On Feb. 19, Jason and Jeannie Tribe watched their home burn. Although the fire didn’t destroy the structure, it ruined most everything the family owned and forced them to suddenly find a new place to live.

Since then, there has been a huge outpouring of support for the family.

“Physically, we’ve been very blessed with plenty of help, plenty of donations,” Jason said.

They were able to find a place to rent and their four children were able to continue going to school. Thanks to the help of Jason’s coworkers, they’ve been given clothes, school supplies and funds to help the family recover.

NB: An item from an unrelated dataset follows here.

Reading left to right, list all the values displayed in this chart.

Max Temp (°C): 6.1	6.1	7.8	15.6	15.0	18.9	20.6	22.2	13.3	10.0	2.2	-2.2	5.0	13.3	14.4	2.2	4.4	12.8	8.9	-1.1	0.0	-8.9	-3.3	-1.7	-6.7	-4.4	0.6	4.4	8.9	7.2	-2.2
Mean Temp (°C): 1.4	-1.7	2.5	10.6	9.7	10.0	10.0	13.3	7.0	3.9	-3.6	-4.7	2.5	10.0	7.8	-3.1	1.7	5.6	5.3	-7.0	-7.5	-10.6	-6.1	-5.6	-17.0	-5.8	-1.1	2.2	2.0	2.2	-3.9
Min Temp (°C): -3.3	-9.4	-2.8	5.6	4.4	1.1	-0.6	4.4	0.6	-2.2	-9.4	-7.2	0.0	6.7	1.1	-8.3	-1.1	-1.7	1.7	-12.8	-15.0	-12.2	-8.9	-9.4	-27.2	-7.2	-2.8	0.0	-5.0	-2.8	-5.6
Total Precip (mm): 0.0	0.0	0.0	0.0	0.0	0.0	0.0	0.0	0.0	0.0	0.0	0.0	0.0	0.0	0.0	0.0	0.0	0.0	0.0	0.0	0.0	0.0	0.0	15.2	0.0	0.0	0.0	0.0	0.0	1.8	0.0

Carolyn Seemann works with Jason at Xcel Energy’s Prairie Island nuclear power plant. When she and other coworkers found out about the fire, they decided they wanted to do something to help. Seemann contacted Jason’s mother to find out what the most needed items were, then got to work collecting donations. Donation boxes were set up at the power plant, and she started a website where people from other communities who knew the family could also contribute.

The main focus, Seemann said, was to help the Tribe children get back into a somewhat normal life. Dominique Hanson, another coworker, bought new backpacks and school supplies. Others brought in clothing. All of it was done without Jason’s knowing.

“It’s a horrible, horrible thing to go through, and we were so happy that everyone got out alive, even the pets,” Seemann said.

They worked with the United Way of Hastings to make sure the funds were delivered to the family.

When Seemann told Jason about the donations, he was emotional, grateful and sincere.

“I remember, we discussed it over the phone and he said to me, ‘I wish I could hug you,’” Seemann said.

Donating was easy for his coworkers, though, and it took only minutes to think of ways to help.

“Jason would do the same thing for anybody else in the same situation,” Seemann said.

She’s also making sure that, as the shock of the fire fades, people don’t forget about the family.

“I want them to know they continuously have support,” she said.

The Tribe family has been overwhelmed by the support and is extremely grateful.

“I don’t think we understood what gratitude was (before the fire),” Jeannie said.

Now, the family is working to rebuild their home and their life. The house, built in 1880, will have to be rebuilt entirely on the inside, but the overall structure is still fine, Jeannie said.

“We’re slowly but surely getting back to normal,” she said.

The hardest part has been coping emotionally, Jason said. That, he said, he expects to get even harder as the family starts to take inventory of the things they’ve lost.

On a bright note, though, they did find some family photos that escaped damage in the basement. Water from firefighters’ hoses left most of the basement soaked, but these photos had been stored in a plastic container. Since they were protected and below the fire and smoke, some of the photos were able to be salvaged.